His stats also mark him out as an exceptional player. He retired with a career batting average of .311 and 1518 hits to his name. He also smacked 137 HRs and a 734 RBI to go with 197 stolen bases. Robinson was a six time All-Star and NL MVP and an NL batting champion. He also lifted the World Series once with the Dodgers. Jackie Robinson not only opened the door for African American players to join the professional leagues but also showed the world that they could play.
3. Duke Snider
Duke Snider had baseball career spanning eighteen years, sixteen of which were spent with his first team, the Dodgers. Known as “The Silver Fox” Duke is a very important part of the franchise’s history. His batting career average stands at .295 with 407 HRs and a 1333 RBI. He hit 389 of those home runs in a Dodgers jersey and his batting average during that time frame was an exact .300 with a 1271 RBI. He also won two World Series titles and made it to seven All-Star squads as a member of the Dodgers roster.
4. Don Drysdale
Don Drysdale made his debut with the Dodgers in 1956 and retired playing for them in 1969. During this time, he established himself as one of the best starting pitchers in the franchise’s history. Drysdale was a big game player who the Dodgers counted on to deliver for fourteen years. 209-166 was his win loss record with a 2.95 ERA. He also had a whopping 2486 strikeouts to his credit. Drysdale made it to nine All-Star teams, picked up the Cy Young Award in 1962 and got his hands on three World Series titles to cement his place among the most famous names in Dodgers history.
5. Roy Campanella
Baseball has produced some great catchers over the years but not a lot of them have been better than the legendary Roy Campanella. He spent a decade with the Dodgers and scored 242 home runs and accumulated an 856 RBI. Campanella also was an eight time All-Star. He won the World Series once and was declared the NL MVP and an NL RBI champion, thrice and once respectively. “Campy” bid goodbye to baseball due to a serious accident that left him paralyzed.
6. Orel Hershiser
Orel Hershiser had a career spanning eighteen years, thirteen of which came as a Dodger. His overall win loss record stands at 204-150 with a 3.48 ERA and 2014 strikeouts. With Dodgers he went 135-107 and a 3.12 ERA to go with an incredible 1456 strikeouts. Hershiser also earned three All-Star selections. He won the NL Cy Young Award, the World Series MVP title, the Golden Glove Award and the World Series with the Dodgers. Not only that, but the record for not giving up a run in 59 straight innings was also set by him. No one has even come anywhere close to that record ever since, let alone break it.
7. Fernando Valenzuela
In the eleven years that he spent as a Dodgers player, Fernando Valenzuela became one of the most important players of his time. He began his career with a bang when in 1981 he led the Dodgers to the World Series title. Valenzuela won the Cy Young Award and the Rookie of the Year gong for his performances that year to become the first player in the sport’s history to pick up the two awards in a single season.

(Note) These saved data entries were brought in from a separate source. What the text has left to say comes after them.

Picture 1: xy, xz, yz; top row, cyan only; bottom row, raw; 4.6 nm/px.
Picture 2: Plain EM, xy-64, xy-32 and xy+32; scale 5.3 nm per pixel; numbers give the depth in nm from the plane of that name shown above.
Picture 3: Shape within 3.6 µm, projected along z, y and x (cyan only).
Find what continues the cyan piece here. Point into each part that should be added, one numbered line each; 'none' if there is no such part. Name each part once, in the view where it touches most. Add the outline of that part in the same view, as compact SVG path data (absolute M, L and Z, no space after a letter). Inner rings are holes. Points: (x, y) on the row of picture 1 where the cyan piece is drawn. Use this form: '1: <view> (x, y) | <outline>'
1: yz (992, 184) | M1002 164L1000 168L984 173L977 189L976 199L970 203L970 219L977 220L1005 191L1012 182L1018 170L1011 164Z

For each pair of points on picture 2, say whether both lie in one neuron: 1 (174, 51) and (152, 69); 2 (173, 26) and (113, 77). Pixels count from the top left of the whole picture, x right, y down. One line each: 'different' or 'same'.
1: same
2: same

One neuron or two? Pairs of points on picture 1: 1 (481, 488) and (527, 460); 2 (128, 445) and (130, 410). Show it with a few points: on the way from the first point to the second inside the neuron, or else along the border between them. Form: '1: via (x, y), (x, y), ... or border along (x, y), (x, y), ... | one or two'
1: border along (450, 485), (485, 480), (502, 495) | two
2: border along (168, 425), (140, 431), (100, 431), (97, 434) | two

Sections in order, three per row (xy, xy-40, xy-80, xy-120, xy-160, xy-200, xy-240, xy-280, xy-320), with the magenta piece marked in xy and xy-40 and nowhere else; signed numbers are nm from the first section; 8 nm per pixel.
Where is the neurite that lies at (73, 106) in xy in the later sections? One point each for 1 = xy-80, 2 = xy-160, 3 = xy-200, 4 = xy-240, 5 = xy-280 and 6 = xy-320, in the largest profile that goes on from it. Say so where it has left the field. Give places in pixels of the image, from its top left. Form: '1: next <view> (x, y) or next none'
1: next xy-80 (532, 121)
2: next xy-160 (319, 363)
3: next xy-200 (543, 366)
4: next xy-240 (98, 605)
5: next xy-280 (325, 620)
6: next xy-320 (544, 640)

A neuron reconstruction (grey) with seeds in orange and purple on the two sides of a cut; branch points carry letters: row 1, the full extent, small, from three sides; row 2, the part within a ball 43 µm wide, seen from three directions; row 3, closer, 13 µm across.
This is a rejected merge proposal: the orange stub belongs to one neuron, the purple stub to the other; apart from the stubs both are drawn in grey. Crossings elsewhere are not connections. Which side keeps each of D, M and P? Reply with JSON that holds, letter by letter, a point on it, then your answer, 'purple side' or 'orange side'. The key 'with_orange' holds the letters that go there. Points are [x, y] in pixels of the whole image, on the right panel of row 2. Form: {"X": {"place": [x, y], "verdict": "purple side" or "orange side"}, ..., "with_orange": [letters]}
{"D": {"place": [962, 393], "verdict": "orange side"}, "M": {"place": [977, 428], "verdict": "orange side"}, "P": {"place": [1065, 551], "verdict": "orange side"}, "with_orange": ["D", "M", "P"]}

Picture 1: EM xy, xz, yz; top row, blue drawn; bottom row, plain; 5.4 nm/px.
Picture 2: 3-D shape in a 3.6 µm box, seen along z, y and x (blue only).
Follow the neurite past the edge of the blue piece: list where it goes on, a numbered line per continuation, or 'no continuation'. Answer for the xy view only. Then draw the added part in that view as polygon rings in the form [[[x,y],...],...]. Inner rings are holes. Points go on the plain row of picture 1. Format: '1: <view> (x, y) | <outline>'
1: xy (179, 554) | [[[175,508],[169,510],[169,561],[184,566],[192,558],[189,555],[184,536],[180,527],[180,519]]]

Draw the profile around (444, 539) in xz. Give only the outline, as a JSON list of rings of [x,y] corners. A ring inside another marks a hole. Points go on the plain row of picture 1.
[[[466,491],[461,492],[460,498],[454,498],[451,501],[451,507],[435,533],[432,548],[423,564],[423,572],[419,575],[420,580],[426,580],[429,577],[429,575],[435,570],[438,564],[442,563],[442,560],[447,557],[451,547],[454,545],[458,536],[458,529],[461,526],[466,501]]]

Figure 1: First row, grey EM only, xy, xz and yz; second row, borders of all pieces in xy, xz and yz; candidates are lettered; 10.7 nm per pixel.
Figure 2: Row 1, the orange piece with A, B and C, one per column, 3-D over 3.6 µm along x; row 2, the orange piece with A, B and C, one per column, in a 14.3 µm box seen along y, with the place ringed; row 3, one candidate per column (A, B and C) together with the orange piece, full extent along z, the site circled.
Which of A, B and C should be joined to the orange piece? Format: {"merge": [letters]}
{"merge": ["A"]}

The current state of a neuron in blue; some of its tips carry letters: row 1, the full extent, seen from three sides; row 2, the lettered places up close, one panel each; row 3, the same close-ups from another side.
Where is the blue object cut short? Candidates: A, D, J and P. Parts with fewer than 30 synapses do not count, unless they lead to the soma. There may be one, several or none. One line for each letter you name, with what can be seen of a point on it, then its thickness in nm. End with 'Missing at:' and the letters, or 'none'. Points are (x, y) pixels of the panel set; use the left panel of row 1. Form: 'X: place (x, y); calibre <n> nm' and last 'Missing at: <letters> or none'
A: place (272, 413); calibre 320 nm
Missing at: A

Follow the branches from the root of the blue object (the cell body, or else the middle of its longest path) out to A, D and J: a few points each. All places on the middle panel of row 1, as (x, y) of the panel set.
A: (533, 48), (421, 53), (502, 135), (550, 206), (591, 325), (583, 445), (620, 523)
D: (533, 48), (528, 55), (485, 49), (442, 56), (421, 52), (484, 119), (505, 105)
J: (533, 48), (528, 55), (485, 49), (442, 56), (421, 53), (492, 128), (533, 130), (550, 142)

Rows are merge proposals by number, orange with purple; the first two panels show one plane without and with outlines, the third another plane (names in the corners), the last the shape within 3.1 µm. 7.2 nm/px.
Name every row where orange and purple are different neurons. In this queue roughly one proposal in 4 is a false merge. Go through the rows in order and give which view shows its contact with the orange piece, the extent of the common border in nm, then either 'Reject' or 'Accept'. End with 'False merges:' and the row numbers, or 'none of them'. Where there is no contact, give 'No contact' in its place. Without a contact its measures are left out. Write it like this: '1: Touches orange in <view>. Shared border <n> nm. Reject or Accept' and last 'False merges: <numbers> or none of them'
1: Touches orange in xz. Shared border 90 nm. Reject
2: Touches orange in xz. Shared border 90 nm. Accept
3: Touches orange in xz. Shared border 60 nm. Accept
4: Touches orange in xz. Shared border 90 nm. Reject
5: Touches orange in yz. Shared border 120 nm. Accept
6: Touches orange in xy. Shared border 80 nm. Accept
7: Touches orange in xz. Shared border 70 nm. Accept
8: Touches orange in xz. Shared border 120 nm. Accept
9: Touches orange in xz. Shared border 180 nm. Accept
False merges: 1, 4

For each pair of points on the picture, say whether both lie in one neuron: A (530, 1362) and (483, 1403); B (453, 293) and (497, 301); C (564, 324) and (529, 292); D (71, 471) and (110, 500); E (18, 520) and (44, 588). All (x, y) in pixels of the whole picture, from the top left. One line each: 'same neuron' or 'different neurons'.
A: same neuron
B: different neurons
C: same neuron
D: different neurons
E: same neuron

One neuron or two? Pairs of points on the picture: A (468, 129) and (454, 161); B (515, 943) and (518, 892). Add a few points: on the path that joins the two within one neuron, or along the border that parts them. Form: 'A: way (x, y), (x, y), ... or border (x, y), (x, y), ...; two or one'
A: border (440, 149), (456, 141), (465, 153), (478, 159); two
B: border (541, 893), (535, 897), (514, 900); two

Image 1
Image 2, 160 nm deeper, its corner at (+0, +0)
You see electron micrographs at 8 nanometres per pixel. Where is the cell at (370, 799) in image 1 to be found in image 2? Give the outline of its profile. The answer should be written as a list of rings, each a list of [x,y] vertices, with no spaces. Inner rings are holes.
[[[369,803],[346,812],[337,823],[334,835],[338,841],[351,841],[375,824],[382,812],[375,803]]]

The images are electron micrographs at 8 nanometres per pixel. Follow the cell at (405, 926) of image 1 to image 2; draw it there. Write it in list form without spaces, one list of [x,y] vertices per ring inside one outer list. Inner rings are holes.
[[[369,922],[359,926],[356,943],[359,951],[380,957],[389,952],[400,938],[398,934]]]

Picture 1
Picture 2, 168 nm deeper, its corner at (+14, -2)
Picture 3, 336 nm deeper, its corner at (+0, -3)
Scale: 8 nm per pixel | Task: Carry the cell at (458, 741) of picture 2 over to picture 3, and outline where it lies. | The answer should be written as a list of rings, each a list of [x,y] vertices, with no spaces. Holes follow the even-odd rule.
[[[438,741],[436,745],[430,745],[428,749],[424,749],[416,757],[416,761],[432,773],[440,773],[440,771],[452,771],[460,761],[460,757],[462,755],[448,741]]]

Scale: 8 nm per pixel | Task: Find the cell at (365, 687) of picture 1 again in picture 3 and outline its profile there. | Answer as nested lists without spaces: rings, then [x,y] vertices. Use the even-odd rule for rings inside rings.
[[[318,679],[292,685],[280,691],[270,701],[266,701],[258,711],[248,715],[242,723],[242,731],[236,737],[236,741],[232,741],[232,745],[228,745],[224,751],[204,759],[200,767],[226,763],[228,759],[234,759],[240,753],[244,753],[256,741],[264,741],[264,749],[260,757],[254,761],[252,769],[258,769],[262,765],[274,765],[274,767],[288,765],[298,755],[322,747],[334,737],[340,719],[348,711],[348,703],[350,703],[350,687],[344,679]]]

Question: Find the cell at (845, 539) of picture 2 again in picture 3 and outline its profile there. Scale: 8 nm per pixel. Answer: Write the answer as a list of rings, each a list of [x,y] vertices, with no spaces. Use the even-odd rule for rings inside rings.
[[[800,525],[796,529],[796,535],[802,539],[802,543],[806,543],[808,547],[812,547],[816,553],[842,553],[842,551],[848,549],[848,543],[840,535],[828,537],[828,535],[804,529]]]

He left the Dodgers with a 141-116 record with a 3.31 ERA and an impressive 1759 strikeouts to his name. Valenzuela also made it to six All-Star rosters and picked up a Golden Glove Award to become one of the most legendary Dodgers of all time.
8. Pee Wee Reese
If there is person who stood by Jackie Robinson during those tough years, it was none other than another Dodger legend, Pee Wee Reese. And he was more than just a good baseball player as well.
Pee Wee Reese spent sixteen years with the Dodgers and became a cornerstone of the team’s success during that era. He amassed 1338 runs and 1210 walks. Reese also notched up 2170 hits over the course of what was a stellar career. “The little colonel” made it to ten All-Star selections and got his hands on two World Series titles to boot. A brilliant player and arguably Dodgers greatest captain, Pee Wee Reese deserves his place among baseball elite.
There you go, this is our list of the 8 players that have been more instrumental than others in all the success Dodgers have achieved over the years.